The Baltimore Museum of Art (BMA) kicked off its centennial celebrations with a bang in early February, when local collectors Tom and Nancy O’Neil announced they would give 24 contemporary photographs from their holdings to the institution. The O’Neils’ gift is the first of what the BMA hopes will be many that are made in response to a call put out to its supporters to help strengthen its permanent collection. The gifted photographs include works by Rodney Graham, James Welling, Edward Burtynsky, Dawoud Bey, and more, with a particular focus on works with an environmentalist edge.
“The sublime beauty of the natural world and the destructive impact of short-sighted industrial interventions in the environment is a powerful thread in the O’Neil’s collecting,” says Kristen Hileman, the BMA’s curator of contemporary art. “Equally, they have assembled an impressive and sensitive group of portraits, which provide a sweeping sense of individual experience at the end of the 20th century and beginning of the 21st. These themes come together to provide moving documentation of very important facets of contemporary life.”
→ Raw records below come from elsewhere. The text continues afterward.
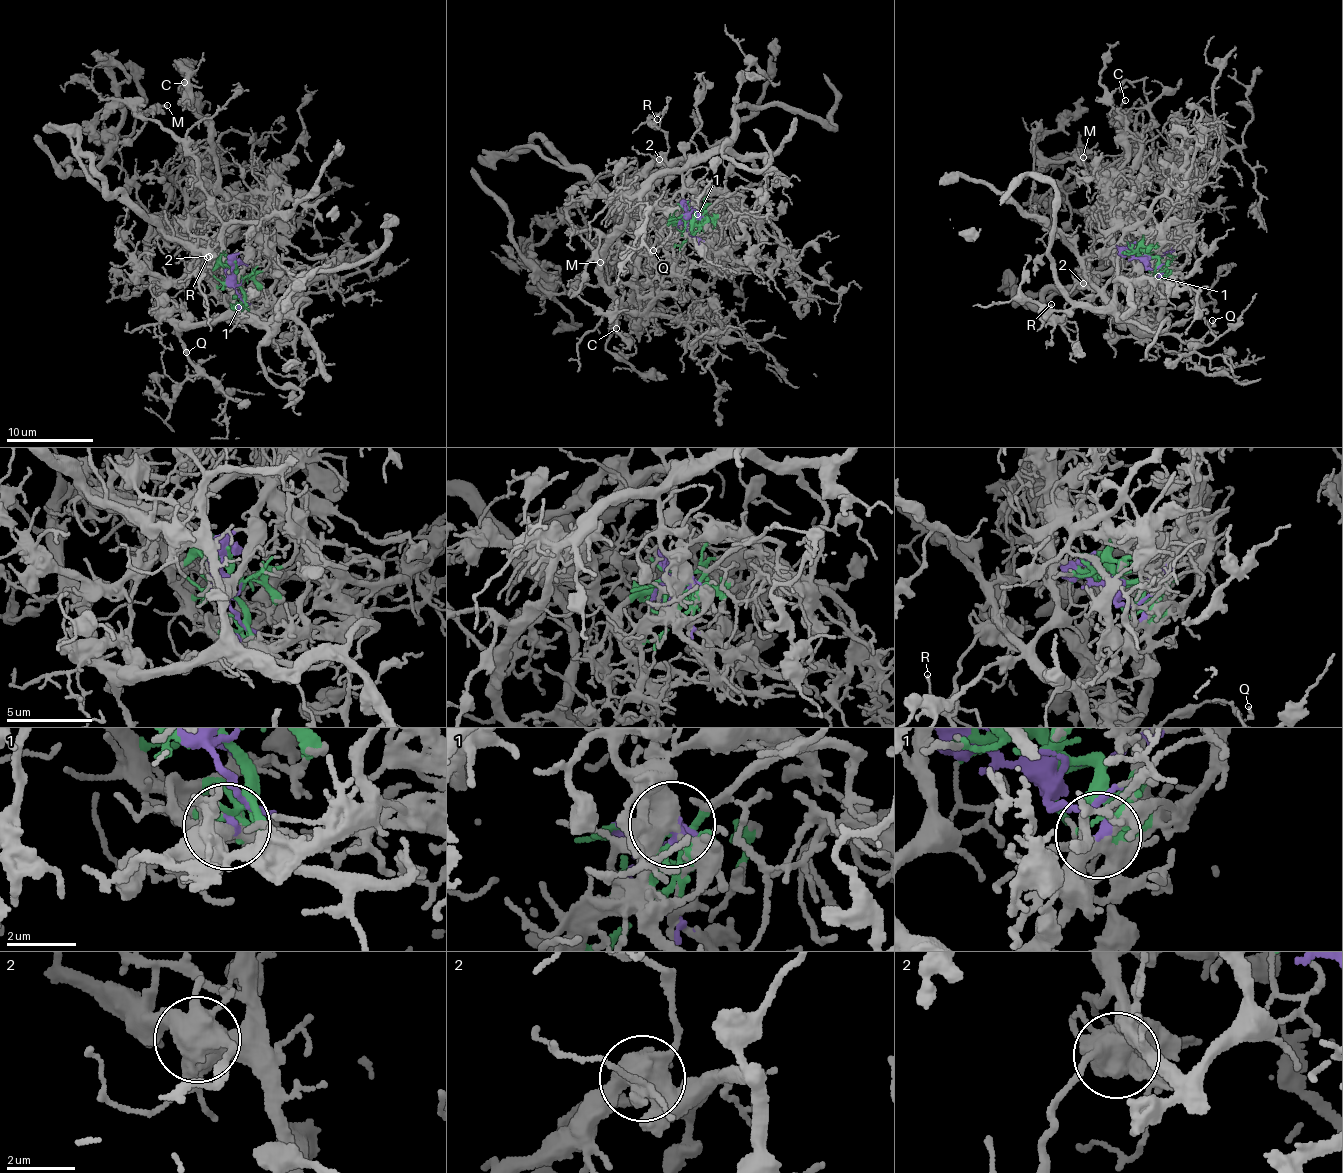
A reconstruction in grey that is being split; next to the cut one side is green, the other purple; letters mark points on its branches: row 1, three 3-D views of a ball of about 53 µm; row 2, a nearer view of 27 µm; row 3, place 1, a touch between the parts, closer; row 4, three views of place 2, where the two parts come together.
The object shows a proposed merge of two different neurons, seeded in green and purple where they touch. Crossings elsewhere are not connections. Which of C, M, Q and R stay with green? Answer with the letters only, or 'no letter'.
C, R

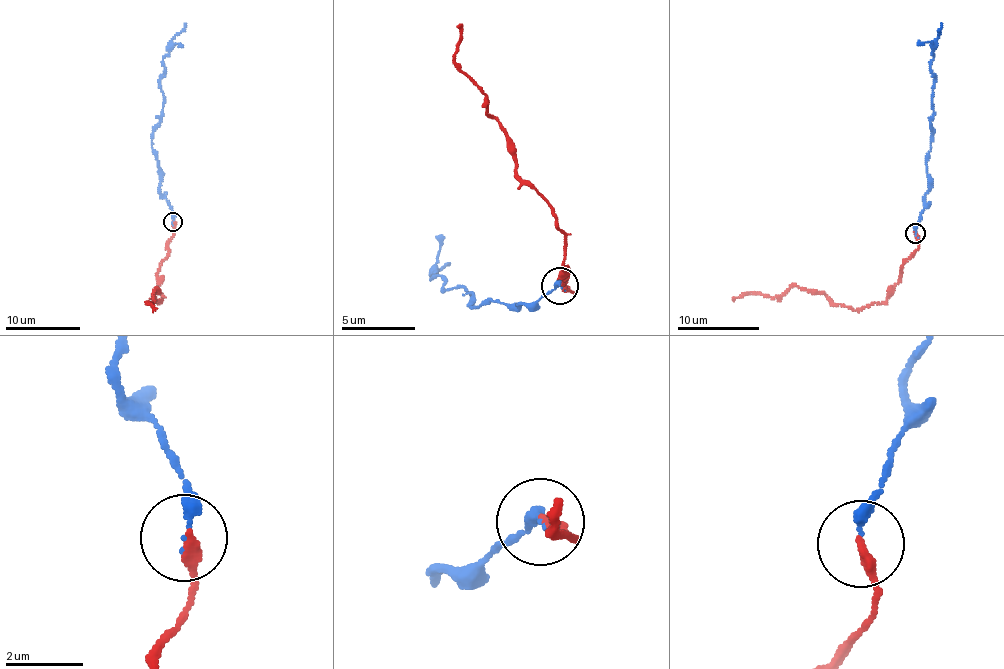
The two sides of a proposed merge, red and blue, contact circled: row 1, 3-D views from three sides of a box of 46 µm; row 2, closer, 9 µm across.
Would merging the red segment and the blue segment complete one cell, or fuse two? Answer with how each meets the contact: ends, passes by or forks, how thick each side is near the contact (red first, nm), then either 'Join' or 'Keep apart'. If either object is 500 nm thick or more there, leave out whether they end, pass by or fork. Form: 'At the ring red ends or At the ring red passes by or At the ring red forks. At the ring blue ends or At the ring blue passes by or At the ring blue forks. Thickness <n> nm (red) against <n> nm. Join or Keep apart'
At the ring red ends. At the ring blue ends. Thickness 280 nm (red) against 190 nm. Keep apart

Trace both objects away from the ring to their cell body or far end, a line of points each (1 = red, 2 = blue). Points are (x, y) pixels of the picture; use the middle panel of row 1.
1: (559, 286), (576, 293), (562, 284), (557, 215), (516, 173), (515, 146), (455, 59), (459, 28)
2: (559, 286), (518, 309), (488, 298), (477, 308), (468, 305), (472, 293), (430, 279), (448, 263)

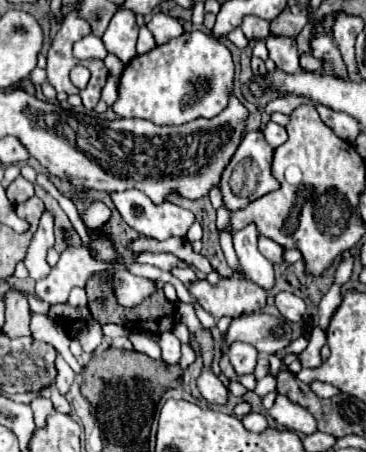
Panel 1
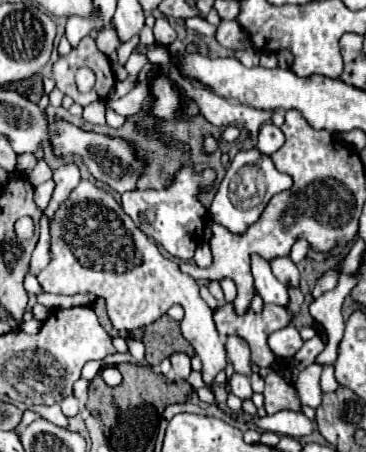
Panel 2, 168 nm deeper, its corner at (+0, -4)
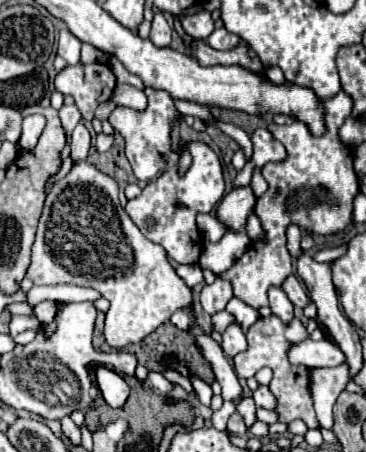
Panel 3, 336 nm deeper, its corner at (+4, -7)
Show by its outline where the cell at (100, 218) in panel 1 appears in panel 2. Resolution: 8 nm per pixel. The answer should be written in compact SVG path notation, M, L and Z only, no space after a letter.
M81 180L79 186L71 190L71 196L59 206L59 212L55 212L49 234L51 234L51 246L49 246L51 262L37 276L45 292L51 292L51 294L93 292L101 296L105 300L107 314L115 330L135 330L135 328L153 324L157 318L166 314L173 304L179 304L185 310L183 336L189 340L189 344L195 348L197 356L203 362L203 380L213 382L215 374L225 370L227 366L225 346L215 328L213 312L199 296L197 282L185 272L181 272L175 260L169 260L159 252L157 242L145 236L133 224L133 220L123 212L121 204L117 204L109 192L105 192L103 188L99 188L89 180Z

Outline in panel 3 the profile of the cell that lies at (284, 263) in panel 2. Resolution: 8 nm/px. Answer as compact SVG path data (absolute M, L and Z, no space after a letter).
M289 275L289 277L283 281L281 289L287 293L287 297L293 301L293 305L305 307L305 305L309 303L309 297L307 297L305 289L303 289L303 285L299 283L299 279L297 279L295 275Z

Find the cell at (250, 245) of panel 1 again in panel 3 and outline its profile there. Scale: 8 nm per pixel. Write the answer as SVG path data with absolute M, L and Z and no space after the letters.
M277 287L269 289L269 307L271 307L273 315L279 315L285 323L293 319L293 303L285 295L285 291L281 291Z

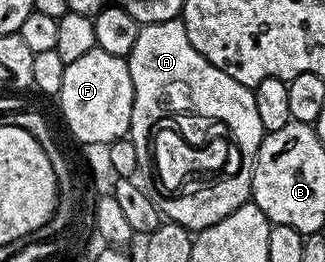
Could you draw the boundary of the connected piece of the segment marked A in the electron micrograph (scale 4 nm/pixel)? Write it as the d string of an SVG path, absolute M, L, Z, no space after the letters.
M180 19L141 25L138 39L134 39L134 47L126 60L130 79L134 83L134 103L128 137L135 143L135 150L138 151L138 159L141 162L147 158L144 143L148 125L175 114L178 105L188 105L218 115L221 124L226 126L242 155L240 176L225 181L224 185L216 185L216 188L209 188L207 192L171 196L168 199L151 189L148 191L150 203L154 203L154 207L158 207L158 211L167 220L186 227L189 231L214 227L214 223L222 223L222 219L238 211L238 207L249 204L252 196L252 168L256 162L256 152L265 135L262 119L258 115L258 106L254 104L252 89L238 83L238 79L230 79L226 71L218 71L218 67L214 67L206 58L198 55L198 51L194 51L186 35L184 22Z

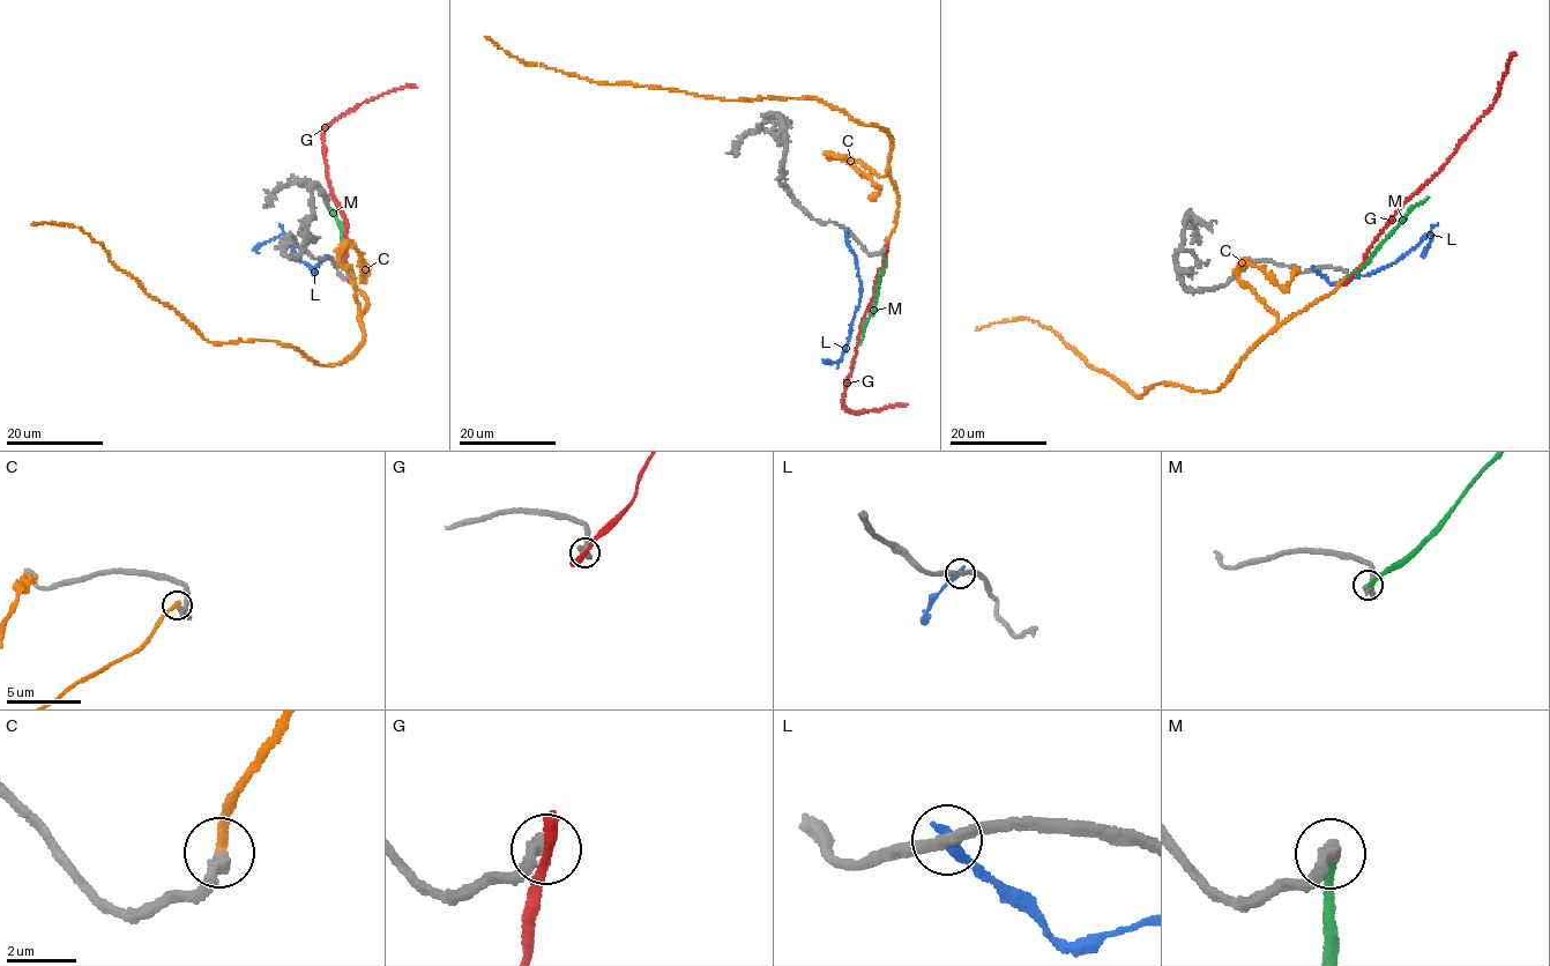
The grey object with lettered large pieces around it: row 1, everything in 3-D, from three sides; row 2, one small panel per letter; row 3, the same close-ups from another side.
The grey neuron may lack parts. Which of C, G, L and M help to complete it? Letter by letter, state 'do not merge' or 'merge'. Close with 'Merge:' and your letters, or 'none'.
C: do not merge
G: do not merge
L: do not merge
M: merge
Merge: M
Beginning in May, selections from the works gifted by the O’Neils will go on view in the permanent collection galleries of the BMA’s contemporary wing, which reopened in 2012 following an extensive renovation. The first to go on view will be Graham’s black-and-white photograph of an upside-down tree trunk, Cedars, Stanley Park (1), from 1991.
The gift showcases the O’Neils’ distinctly international tastes. In addition to three pieces by the Canadian industrial landscape photographer Burtynsky, the BMA now has works by Cuban artist Abelardo Morell, German photographer Thomas Kellner, and the Burmese-born American artist Chan Chao in its collection. Also among the donated works is a photograph by Zwelethu Mthethwa, a South African photographer who was arrested in 2013 and accused of murder (his trial is due to resume later this year).
The O’Neils’ donation adds up to the largest trove of photographs the BMA has received since 1988, when dealer and collector George M. Dalsheimer gave more than 700 works from his collection to the institution. The museum’s recent acquisitions have also included photographs by Rineke Dijkstra, Harry Callahan, and Mickalene Thomas.